Are you sure it's not the other way around, that science is part of philosophy?
Because God isn't a process, science can't include God. And if it can't be detected, science is no use to it, and conversely, there's no scientific use to such an "impenetrable" thing. What do you do with something supernatural? You don't "do" anything, because you don't understand it and can't predict anything it does.. and in fact that's the other way around too, it does you. Gathering data on it (supposing it can be detected) will by principle be limited to 'stamp collecting'.
You can't detect and scientificaly study the supernatural any more than a camera can see inside itself.
Science doesn't 'reject' or 'accept' God, it is simply not concerned with it. The only real domain of faith is personal, it's in people's minds. That's my opinion, I don't have any proof for that, just a sense of it from a vague pattern in everything I've lived. Religion forced onto others is tyranny. It's tyranny because there is no possible empirical proof to back up any sort of religious assertion.
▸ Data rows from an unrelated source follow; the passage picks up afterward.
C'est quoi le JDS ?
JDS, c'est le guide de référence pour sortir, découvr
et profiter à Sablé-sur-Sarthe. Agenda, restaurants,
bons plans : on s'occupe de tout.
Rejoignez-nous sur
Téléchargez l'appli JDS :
Which is nicely illustrated by all the "religious" wars in history: Both sides in today's christian-muslim conflict "believe" they are right.
Meanwhile, the cold hard fact of bullets+skull, based on "assumptions" that material engineering of the weapon and projectile's alloys, chemistry of the charge, ballistic physics of the trajectory, and biology of the combatants all work to something like 99.999% of the scientificaly predicted results.. So much for science as a means of accurate learning right?
If you can't force religion on others, you certainly can't force it on science.
I think I'm gonna quit this thread too, because for now at least, I think the argument that faith is any sort of substitute for empirical method of science is insanity, litteraly. Some of you guys see a meaningful understanding of things that's progressing and tending towards perfection (regardless if it never reaches it, that's not the point), and your suggestion for improving it is to throw a wrench of irrationality, faith, religion, into this mechanic.
You see an exponential curve in information technologies, and chalk it up to dumb luck, if not flat out "erroneous assumptions".
Insane. Regardless of how romantic it might seem, seen from inside.
I mean, what's next, the mystical science of rocketry? You think rockets are unpredictable now, wait till random irregularities in their theoretical studies start hatching practical flukes the way cosmic rays disrupt the signals of deep space instruments... The noise/signal ratio of that New Mystical Rocketry science is gonna go through the roof.
You guys argue and argue like logic and reason was worth something, but then flip right around and say that one application of that same logic and reason is faulty because it happens to conflict with some myth, when that myth is interpreted in just one of the almost infinite number of ways it could be interpreted.